A Nrf2 expression in SSC9 cells transfected with control or Nrf2-siRNA. GAPDH was shown as a control. B Cell survival at 72 h after cisplatin treatment in control and Nrf2-siRNA-treated SSC9 cells. C Cell proliferation of SSC9 cells after treatment with control and Nrf2-siRNA. D Cell survival at 72 h after cisplatin treatment in control or Nrf2-siRNA-treated Cal33 cells. E Intracellular ROS level measured by DCFDA staining of SSC9 and Keap1-expressing clone cells. F Intracellular ROS level measured by DCFDA staining of SSC9 cells under the treatment of Nrf2-siRNA and cisplatin. G Silencing of Nrf2 in cisplatin-treated SSC9 cells and analysis of Nrf2-dependent genes. H Inhibition of Keap1 expression by Keap1-siRNA in Cal33 cells and analysis of Nrf2-dependent genes. I Analysis of a relative number of spheres generated in primary and secondary sphere cultures in SSC9 and Keap1 clone cells. J Analysis of a relative number of spheres generated in primary and secondary sphere cultures in Nrf2 knockdown SSC9 cells. Each experiment was repeated in triplicates. Data presents as mean ± SEM (*P < 0.05; **P < 0.01, ***P < 0.001).

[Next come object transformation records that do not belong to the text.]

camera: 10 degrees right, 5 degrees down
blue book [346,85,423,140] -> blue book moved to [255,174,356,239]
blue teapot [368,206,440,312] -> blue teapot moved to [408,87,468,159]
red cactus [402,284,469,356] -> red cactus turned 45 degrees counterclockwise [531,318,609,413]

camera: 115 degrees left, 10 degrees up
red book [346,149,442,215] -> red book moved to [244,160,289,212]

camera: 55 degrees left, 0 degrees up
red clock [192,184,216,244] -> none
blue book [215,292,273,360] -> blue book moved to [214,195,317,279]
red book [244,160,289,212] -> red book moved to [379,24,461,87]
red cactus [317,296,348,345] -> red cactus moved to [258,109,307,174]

Fig. 6. Nrf2 regulates Notch signaling in HNSCC cells.

A Expression of Notch1 and Notch target genes mRNA in control and Keap1-expressing SSC9 clone cells. B Expression of Notch1 and Hes1 proteins in Keap1-mutant and Keap1-expressing SSC9 cells. C Notch1 and Hes1 mRNA and, D protein expression after Nrf2 knockdown in SSC9 cells. E Immunohistochemistry staining and expression of Nrf2, Ki67, Notch1, and Hes1 in HNSCC clinical samples from wild-type, Nrf2, and Keap1 mutant patients tumor tissues. F Notch1 expression in non-targeting control and Notch1 siRNA-treated SSC9 cells G Cell proliferation of SSC9 cells after knockdown of Notch1 by siRNA. H Relative mRNA expression of Hes1 and Hey1 after Notch1 knockdown in SSC9 cells. I Hes1 mRNA expression and, J Cell proliferation after knockdown of Hes1 siRNA in SSC9 cells. K Effects of Notch inhibitor DAPT and, L Assessment of cell growth after treating the cells with Notch inhibitor DAPT for 5-days. The mRNA expression levels were calculated and normalized relative to GAPDH. All experiments were run in triplicate and compared with the control group. Data presents as mean ± SEM (**P < 0.01, ***P < 0.001).

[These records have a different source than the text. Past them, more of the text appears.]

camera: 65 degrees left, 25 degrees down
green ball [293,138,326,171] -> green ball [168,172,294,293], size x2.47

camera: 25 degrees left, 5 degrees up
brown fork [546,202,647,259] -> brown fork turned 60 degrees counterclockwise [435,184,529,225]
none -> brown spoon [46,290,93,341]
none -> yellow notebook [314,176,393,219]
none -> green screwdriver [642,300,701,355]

Fig. 7. Combination therapy with cetuximab, paclitaxel, and cisplatin led to a partial response in a patient with Keap1 mutant advanced-stage metastatic HNSCC.

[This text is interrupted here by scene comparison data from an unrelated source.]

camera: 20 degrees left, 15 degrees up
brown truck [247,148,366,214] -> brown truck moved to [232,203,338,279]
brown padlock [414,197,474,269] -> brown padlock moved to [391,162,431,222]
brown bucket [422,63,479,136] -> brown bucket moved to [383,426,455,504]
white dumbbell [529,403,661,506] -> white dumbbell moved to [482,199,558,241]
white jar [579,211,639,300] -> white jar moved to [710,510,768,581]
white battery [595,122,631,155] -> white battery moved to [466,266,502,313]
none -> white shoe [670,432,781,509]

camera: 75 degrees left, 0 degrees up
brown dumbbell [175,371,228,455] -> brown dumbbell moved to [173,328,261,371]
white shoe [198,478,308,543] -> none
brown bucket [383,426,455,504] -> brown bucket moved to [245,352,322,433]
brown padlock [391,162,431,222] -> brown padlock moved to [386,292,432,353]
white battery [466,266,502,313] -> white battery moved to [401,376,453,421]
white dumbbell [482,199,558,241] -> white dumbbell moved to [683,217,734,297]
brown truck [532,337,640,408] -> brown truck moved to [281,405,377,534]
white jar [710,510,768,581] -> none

A Clinical characteristic of head and neck cancer patient cohort treated with chemotherapy and analyzed for Keap1 and Nrf2 mutation by Sanger sequencing. B, C Association Keap1 mutations and local treatment failure in patients with HNSCC treated with chemotherapy. B Patient cohort and, C Stage III–IV patients who were treated with chemotherapy. D, E Tumor progression in an index patient with lung metastasis was associated with the identification of Keap1 and Shh mutations and tumors from index patients with Keap1 mutant strongly expressed Notch1 and Hes1. In both cases, patients with Keap1 mutations achieved a partial response to 31% and 37% reduction, respectively, in the metastatic lung region upon treatment with two lines of chemoradiation/cetuximab (patient case #1) and three cycles of TPE (docetaxel, cisplatin, and fluorouracil (TPF) followed by chemoradiation with cisplatin treatment (patient case #2). F Clinical courses/outcomes of Keap1 mutant HNSCC patient treated with chemoradiation therapy. SD stable disease, PD progressive disease.